Exercise materials

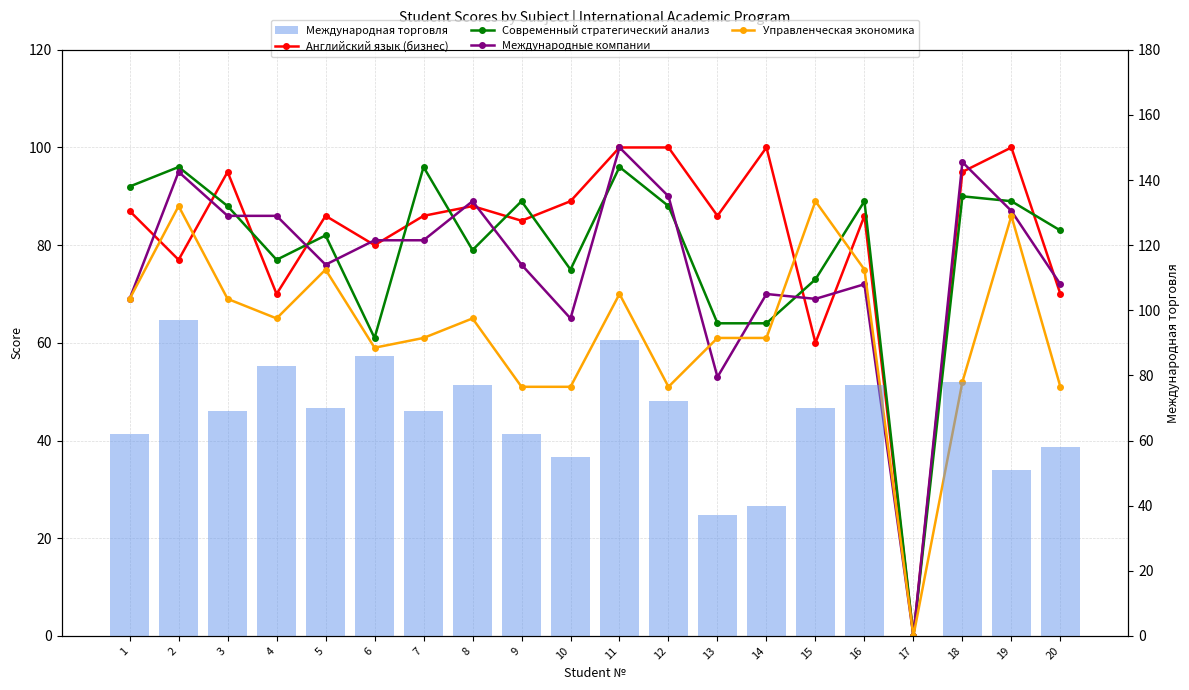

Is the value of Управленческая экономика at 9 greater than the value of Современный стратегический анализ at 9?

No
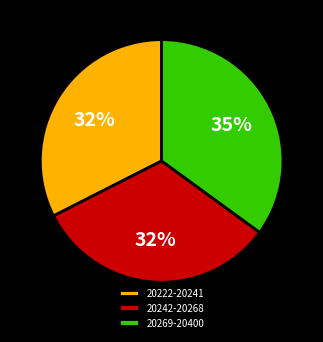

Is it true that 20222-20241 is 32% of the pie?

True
--
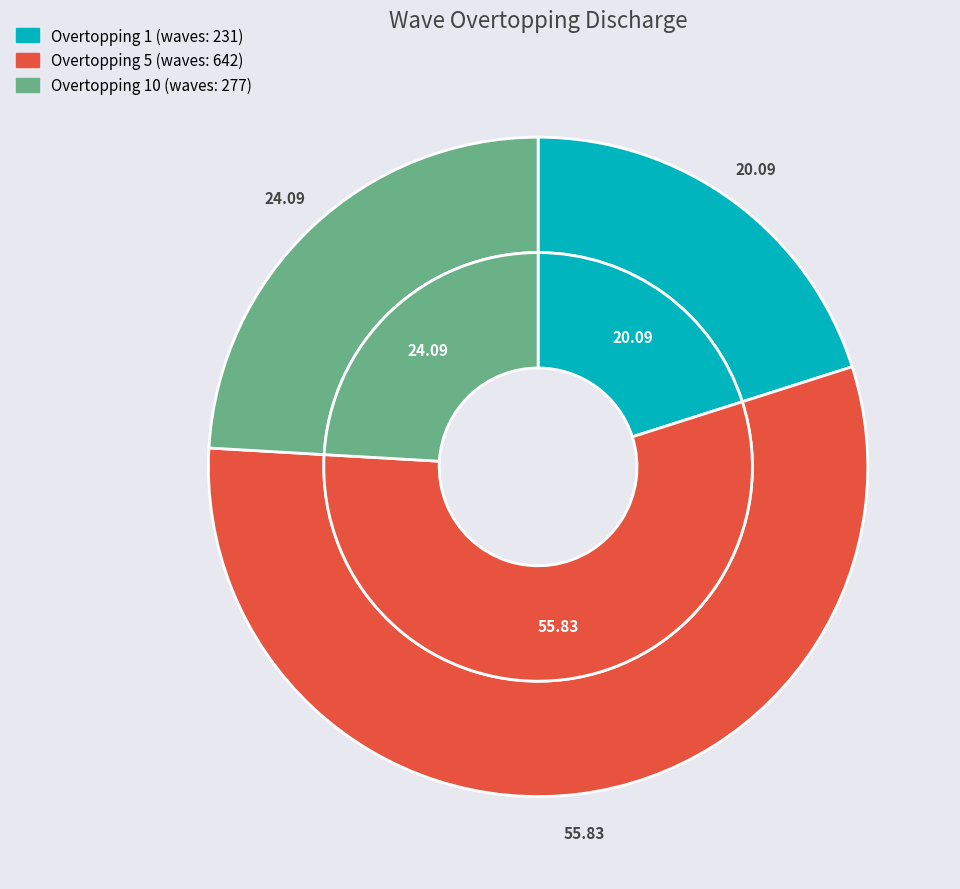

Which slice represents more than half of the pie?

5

To-do item
Turn the records into a JSON list of strings with one string per line, starting at the line that has "Is the value" and stopping after the line that has "Is it true that". Leave out blank lines and pictures.

Solution to this problem
[
  "Is the value of Управленческая экономика at 9 greater than the value of Современный стратегический анализ at 9?",
  "No",
  "Is it true that 20222-20241 is 32% of the pie?"
]